About this task: Only a number is expected here: the count of lines in the data that contain "husi".

Recorded information:
..........

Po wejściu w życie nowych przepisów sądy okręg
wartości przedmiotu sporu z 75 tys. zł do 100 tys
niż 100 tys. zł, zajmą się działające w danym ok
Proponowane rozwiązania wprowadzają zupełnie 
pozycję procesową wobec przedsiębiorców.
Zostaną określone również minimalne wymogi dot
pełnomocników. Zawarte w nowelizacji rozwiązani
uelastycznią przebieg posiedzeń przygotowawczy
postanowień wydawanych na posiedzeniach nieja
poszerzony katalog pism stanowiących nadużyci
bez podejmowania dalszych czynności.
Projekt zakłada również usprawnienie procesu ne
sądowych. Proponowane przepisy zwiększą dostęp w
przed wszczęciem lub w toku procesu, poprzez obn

..........

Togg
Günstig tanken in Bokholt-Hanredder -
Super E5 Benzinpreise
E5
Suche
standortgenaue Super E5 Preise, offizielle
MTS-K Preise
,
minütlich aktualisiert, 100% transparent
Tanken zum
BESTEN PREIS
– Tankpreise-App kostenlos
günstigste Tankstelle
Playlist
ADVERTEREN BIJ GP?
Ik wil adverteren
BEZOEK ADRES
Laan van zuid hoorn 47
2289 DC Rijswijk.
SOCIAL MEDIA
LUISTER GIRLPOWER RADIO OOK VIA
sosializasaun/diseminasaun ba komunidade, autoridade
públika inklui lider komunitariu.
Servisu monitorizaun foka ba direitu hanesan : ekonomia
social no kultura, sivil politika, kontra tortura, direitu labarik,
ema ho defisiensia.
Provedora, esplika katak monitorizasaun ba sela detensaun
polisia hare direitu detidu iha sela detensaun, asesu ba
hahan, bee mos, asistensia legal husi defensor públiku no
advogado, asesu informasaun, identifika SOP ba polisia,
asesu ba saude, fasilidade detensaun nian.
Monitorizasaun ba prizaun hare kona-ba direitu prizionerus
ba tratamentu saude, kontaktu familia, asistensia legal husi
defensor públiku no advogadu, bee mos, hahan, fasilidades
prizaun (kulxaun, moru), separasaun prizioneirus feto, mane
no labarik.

..........

Solution: 2